# Problem requirements
Copy the passage comparing the curved spacetime metric with the flat Minkowski metric word for word, from start to finish.
(Excerpted passage Opens)
And in flat spacetime the geometry is described by the Minkowski metric:

$$ ds^2 = -c^2dt^2 + dr^2 + d\Omega^2 \tag{2} $$

If we rewrite the curved spacetime equation (1) as:

$$ ds^2 = -A(r)c^2dt^2 + \frac{dr^2}{A(r)} + d\Omega^2 \tag{3} $$

where:

$$ A(r) = 1-2GM/c^2r $$

Then if you compare the two equations (3) and (2) you'll see that the difference is that factor of $A(r)$ i.e. if we take the curved space equation (3) and set $A(r) = 1$ we get the flat space equation (2). So you can get a guide as to how curved the spacetime is by evaluating $A(r)$.
(Excerpted passage Closes)
(Collected material Opens)
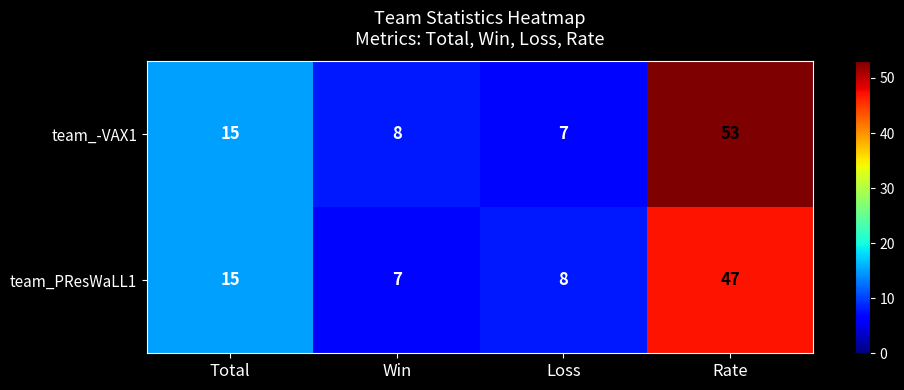

What is the average value of the team_-VAX1 series?

21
(Collected material Closes)
# Answer to the problem
And in flat spacetime the geometry is described by the Minkowski metric:

$$ ds^2 = -c^2dt^2 + dr^2 + d\Omega^2 \tag{2} $$

If we rewrite the curved spacetime equation (1) as:

$$ ds^2 = -A(r)c^2dt^2 + \frac{dr^2}{A(r)} + d\Omega^2 \tag{3} $$

where:

$$ A(r) = 1-2GM/c^2r $$

Then if you compare the two equations (3) and (2) you'll see that the difference is that factor of $A(r)$ i.e. if we take the curved space equation (3) and set $A(r) = 1$ we get the flat space equation (2). So you can get a guide as to how curved the spacetime is by evaluating $A(r)$.